Graxen moved to Metron's side and helped him rise. A moment later, the ancient biologian found his balance on unsteady legs.

"Why is he here?" Nadala asked Graxen. Was there a hint of fear in her voice?

"I want to see the matriarch once more," said Metron. "Graxen has told me about your situation. You two are not the first sky-dragons to find your desires in conflict with the carefully crafted eugenics of our race. There was once a logic to our strict planning. A thousand years ago, the dragon races were birthed from a stock of fewer than thirty individuals. Inbreeding could have doomed our species. Instead, careful planning guided our kind through the dangerous maze of a confined genespace. However, a thousand years have passed. Mutations have arisen, and there's been enough variation that one race became two-for, you see, sun-dragons and sky-dragons have both grown from this small group of common ancestors. Our race has flourished due to its intelligent design; but, in the long term, nature provides a more powerful shaping force through natural selection."

"I thought we were the product of natural selection," said Graxen. "You yourself taught that we're descended from the ancient reptiles called dinosaurs."

"All lies," said Metron. "We were created in a laboratory by humans. The first dragons were designed to be hunted by men for entertainment. A thousand years of history have brought the cycle of predator and prey full circle.

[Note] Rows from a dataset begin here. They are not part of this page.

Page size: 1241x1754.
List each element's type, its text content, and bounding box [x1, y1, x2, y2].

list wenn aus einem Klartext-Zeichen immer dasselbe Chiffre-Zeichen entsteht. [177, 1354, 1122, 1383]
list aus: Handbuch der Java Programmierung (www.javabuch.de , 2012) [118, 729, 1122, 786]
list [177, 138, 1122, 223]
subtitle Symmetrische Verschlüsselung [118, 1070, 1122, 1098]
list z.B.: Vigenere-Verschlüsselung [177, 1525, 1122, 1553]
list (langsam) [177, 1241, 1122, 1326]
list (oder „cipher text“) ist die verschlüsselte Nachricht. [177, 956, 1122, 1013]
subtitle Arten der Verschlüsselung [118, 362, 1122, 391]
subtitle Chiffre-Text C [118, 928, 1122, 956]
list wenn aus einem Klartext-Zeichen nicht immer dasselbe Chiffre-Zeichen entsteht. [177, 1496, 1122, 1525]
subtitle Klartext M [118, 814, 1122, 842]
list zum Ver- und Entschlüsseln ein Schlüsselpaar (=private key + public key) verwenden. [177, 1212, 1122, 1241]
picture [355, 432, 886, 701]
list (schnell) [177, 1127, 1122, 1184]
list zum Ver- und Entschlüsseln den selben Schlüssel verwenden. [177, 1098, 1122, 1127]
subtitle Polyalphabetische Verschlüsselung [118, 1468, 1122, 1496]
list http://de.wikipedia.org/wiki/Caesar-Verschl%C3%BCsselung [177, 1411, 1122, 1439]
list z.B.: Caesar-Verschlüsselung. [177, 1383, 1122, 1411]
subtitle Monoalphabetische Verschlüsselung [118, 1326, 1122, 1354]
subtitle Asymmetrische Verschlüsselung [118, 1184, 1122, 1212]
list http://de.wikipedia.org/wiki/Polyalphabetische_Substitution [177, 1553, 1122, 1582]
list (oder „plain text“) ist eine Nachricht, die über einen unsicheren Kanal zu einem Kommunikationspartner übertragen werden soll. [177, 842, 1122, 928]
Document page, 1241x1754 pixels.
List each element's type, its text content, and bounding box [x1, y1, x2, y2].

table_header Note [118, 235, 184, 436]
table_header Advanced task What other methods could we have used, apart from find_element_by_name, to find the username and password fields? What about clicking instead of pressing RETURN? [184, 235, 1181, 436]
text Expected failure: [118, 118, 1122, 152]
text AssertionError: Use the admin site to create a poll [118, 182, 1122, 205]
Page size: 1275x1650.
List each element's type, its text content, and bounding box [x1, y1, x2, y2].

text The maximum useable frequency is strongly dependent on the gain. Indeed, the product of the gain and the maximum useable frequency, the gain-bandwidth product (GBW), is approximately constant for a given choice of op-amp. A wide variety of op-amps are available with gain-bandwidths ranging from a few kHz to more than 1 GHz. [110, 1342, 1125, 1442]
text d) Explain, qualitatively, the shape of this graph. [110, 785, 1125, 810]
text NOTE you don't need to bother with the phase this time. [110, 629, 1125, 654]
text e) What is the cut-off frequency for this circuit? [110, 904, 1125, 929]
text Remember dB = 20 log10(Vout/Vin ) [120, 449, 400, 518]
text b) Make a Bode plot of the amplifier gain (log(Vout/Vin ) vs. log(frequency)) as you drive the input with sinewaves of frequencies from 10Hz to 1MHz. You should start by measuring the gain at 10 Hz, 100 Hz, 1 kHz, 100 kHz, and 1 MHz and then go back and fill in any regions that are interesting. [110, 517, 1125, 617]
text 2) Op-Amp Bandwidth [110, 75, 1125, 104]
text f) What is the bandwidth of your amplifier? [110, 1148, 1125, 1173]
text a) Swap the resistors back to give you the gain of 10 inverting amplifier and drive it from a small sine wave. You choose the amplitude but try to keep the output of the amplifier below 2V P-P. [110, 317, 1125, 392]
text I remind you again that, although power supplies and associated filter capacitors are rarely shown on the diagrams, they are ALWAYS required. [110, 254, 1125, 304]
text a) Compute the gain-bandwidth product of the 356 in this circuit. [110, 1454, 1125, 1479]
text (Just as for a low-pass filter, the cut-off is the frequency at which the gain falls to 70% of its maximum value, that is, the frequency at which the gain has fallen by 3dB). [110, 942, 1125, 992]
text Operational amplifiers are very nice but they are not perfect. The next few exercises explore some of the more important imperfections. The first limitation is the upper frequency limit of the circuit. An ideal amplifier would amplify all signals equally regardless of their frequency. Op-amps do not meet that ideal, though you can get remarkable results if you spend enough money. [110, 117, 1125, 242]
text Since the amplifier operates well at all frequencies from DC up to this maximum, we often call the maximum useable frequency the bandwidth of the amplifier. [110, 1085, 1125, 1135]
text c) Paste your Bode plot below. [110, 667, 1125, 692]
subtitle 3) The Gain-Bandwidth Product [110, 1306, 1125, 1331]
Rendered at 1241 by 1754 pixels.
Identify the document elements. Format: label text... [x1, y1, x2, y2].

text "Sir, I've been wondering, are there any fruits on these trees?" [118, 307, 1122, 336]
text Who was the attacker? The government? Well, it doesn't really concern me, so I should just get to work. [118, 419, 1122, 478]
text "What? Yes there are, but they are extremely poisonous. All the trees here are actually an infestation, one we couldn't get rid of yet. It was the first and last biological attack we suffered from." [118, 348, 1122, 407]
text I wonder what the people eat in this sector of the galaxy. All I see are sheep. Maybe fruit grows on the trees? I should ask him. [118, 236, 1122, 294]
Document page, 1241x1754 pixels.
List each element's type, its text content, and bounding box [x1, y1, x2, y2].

I shed no tears during the sun-dragon's ritualistic hunt of humans."

"Humans… created us?" said Nadala. "How?"

"It's difficult to believe, I know," said Metron. "Still, you would have to be blind not to recognize that mankind was once the dominant species on this world. A thousand years ago, they had access to technologies we can only imagine. The brutes who now toil in the fields once strode this world like gods."

"This is difficult to accept," said Nadala.

"Early biologians worked hard to obscure the facts surrounding dragon origins. I don't expect two minutes of truth to overturn a millennium of lies. However, it's not important. The important thing now is that I see the matriarch. I alone may convince her that our race no longer requires her guidance to thrive."

Graxen took Nadala's fore-talon once more and looked into her eyes. "I believe him," he said. "He wants to change the world. And it's a world I would like to live in. However, the choice is yours. If you want to run, escape together beyond the mountains, we shall. If you want to stay and try to help Metron see the matriarch, I will be by your side as well."

"She'll kill him," said Nadala. "This is foolish."

"More than foolish," said Metron. "It's very close to insanity."

"We cannot fly to the island," Nadala said.

"No," said Metron. "But, there's a tunnel leading into the heart of the Nest. I traveled through it often, but time has washed its exact location from my memory. If I were inside it, I could find my way to the matriarch. You wouldn't even need to accompany me."

"If you go alone, you won't survive," said Nadala. "I'm a valkyrie. I won't shy away from a just course of action simply because it's dangerous. I know of the tunnel."